Anyone have any experience with this board or know exactly what that code is doing? When I first built it I remember it being fussy about the BIOS settings, but a force reset always got you back into the BIOS to reconfigure.

Its almost impossible to fine another one of these boards. So if I can't get it to boot back up, it will likely mean all new build, weeks worth of work reconfiguring, and lots of $'s for new game licenses.
 
Had a similar issue with mine when I had it. What I did to resolve it was while the computer was off, I would hold the reset CMOS button on the back of the mobo (io panel) and press the power button at the same time. The computer should not turn on at this time. Then release the CMOS button and press the power button, system should boot. Hop back into the BIOS and load defaults, save, exit.
 
I finally figured it out. Resetting it put the defaults back to the bus speed the same as the CPU. The memory I was using would not OC that high, at least at stock voltages. I had manually set all that with the previous CPU and RAM, then when I upgraded them I never noticed that they would never run together at BIOS defaults.
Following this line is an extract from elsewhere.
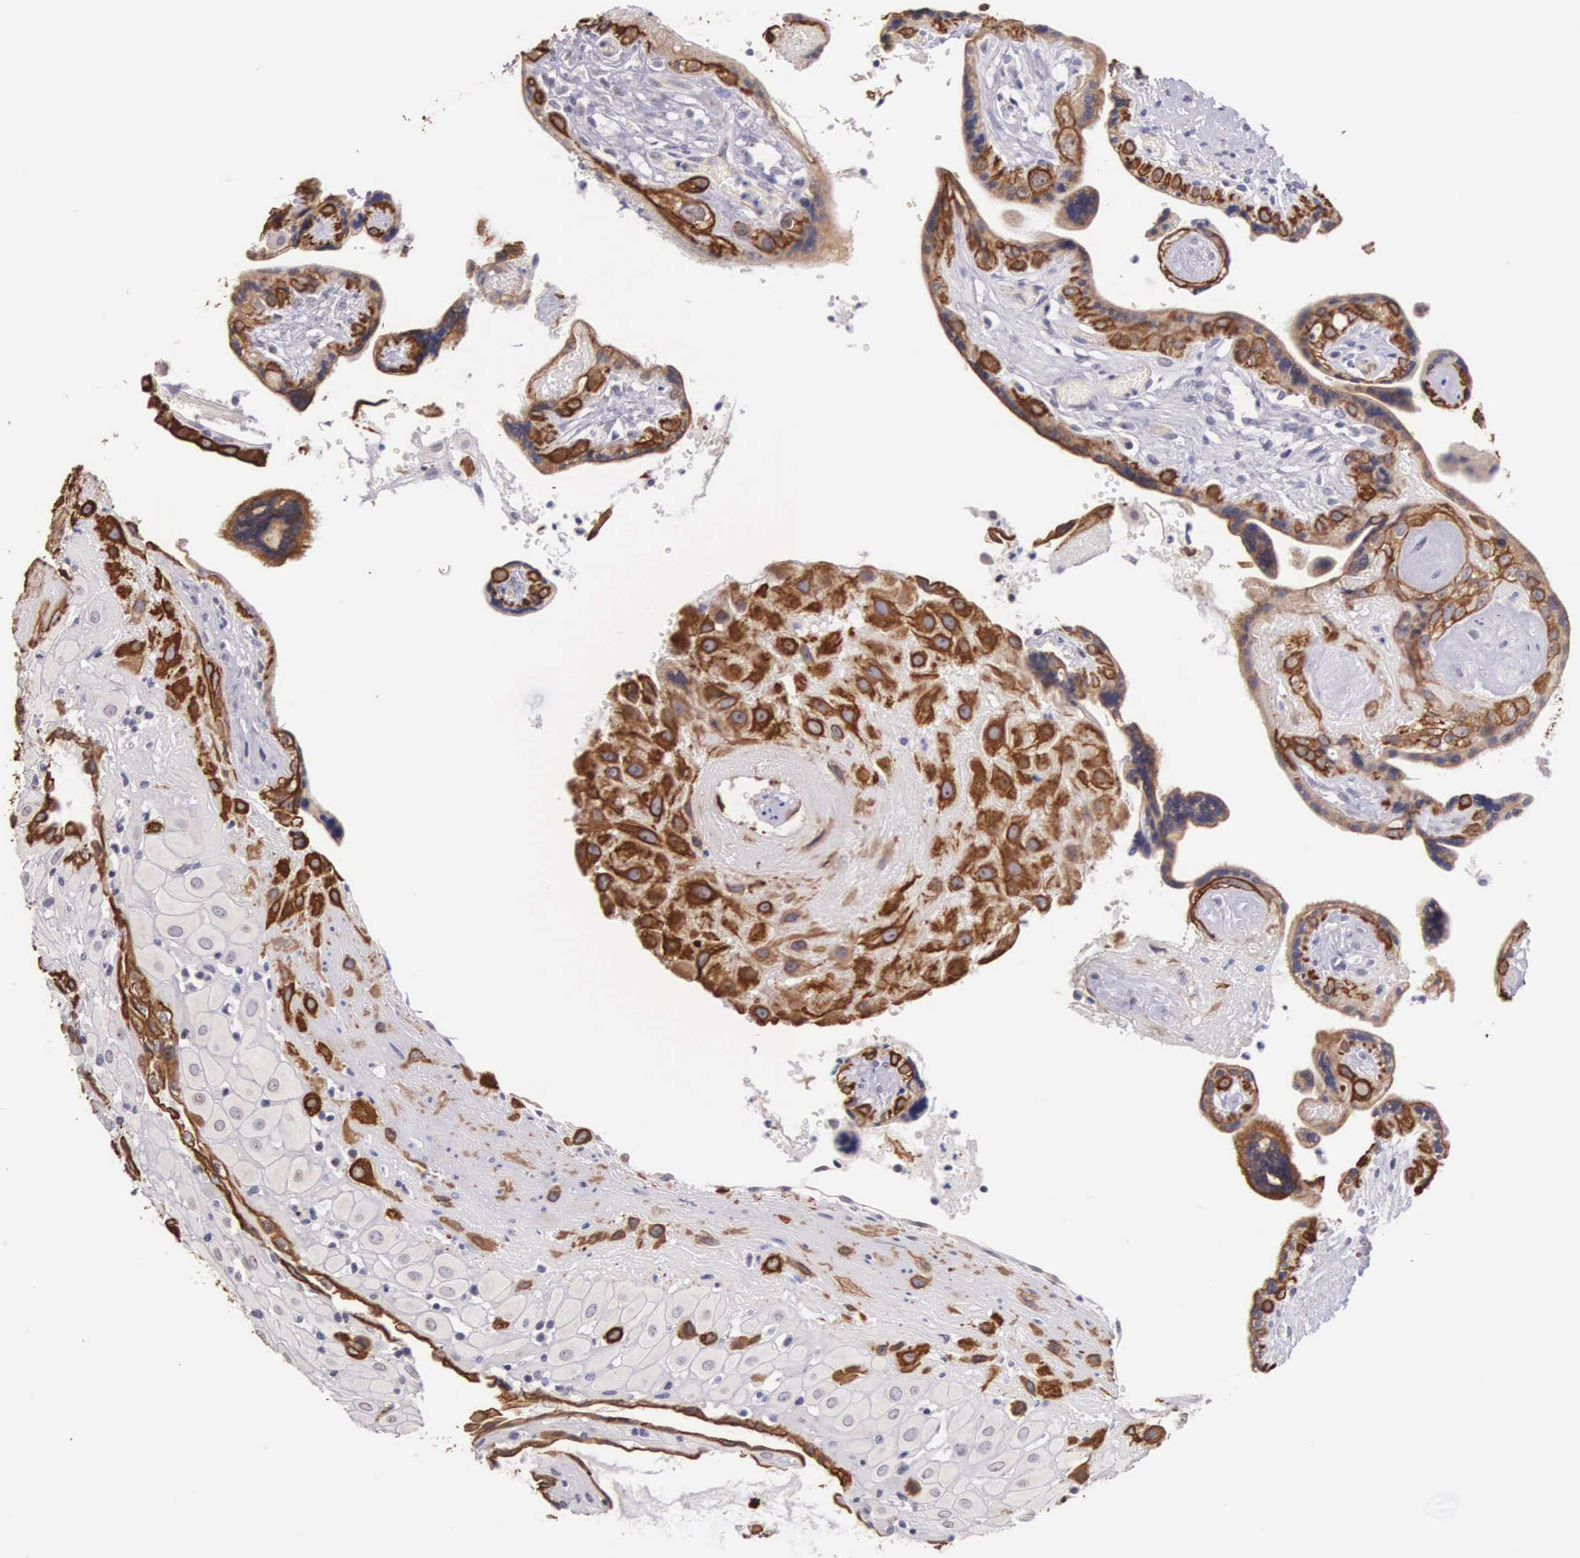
{"staining": {"intensity": "moderate", "quantity": "25%-75%", "location": "cytoplasmic/membranous"}, "tissue": "placenta", "cell_type": "Decidual cells", "image_type": "normal", "snomed": [{"axis": "morphology", "description": "Normal tissue, NOS"}, {"axis": "topography", "description": "Placenta"}], "caption": "Protein staining of normal placenta exhibits moderate cytoplasmic/membranous positivity in approximately 25%-75% of decidual cells.", "gene": "PIR", "patient": {"sex": "female", "age": 24}}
I probably should have set the secondary BIOS to some very safe settings, but I never did and they had settings that wouldn't run with that RAM either. I figured it out when I borrowed some faster RAM to test and verify the BIOS wasn't fried. It booted right up and I saw the settings. I set those again and put my RAM back in and I'm back in business. I think I'm going to buy some faster RAM. When I upgraded previously, I skimped a little on the speed and it's notable. The prices are pretty low now, so I'm going to get the larger capacity RAM with a much higher speed and be done with it for a while.